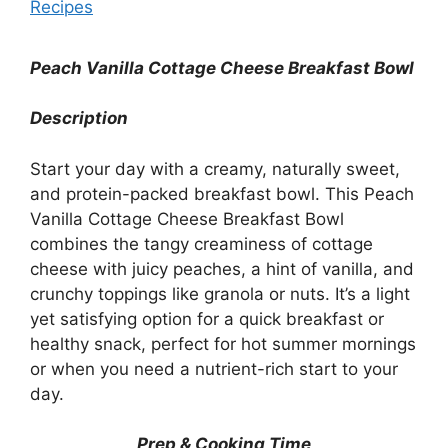
Recipes
Peach Vanilla Cottage Cheese Breakfast Bowl
Description
Start your day with a creamy, naturally sweet,
and protein-packed breakfast bowl. This Peach
Vanilla Cottage Cheese Breakfast Bowl
combines the tangy creaminess of cottage
cheese with juicy peaches, a hint of vanilla, and
crunchy toppings like granola or nuts. It’s a light
yet satisfying option for a quick breakfast or
healthy snack, perfect for hot summer mornings
or when you need a nutrient-rich start to your
day.
Prep & Cooking Time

◆ THE TASK
Print exactly the lines above, starting at the line that contains "cheese with juicy" and ending with the last line of the records, both included.

◆ TASK RESULT
cheese with juicy peaches, a hint of vanilla, and
crunchy toppings like granola or nuts. It’s a light
yet satisfying option for a quick breakfast or
healthy snack, perfect for hot summer mornings
or when you need a nutrient-rich start to your
day.
Prep & Cooking Time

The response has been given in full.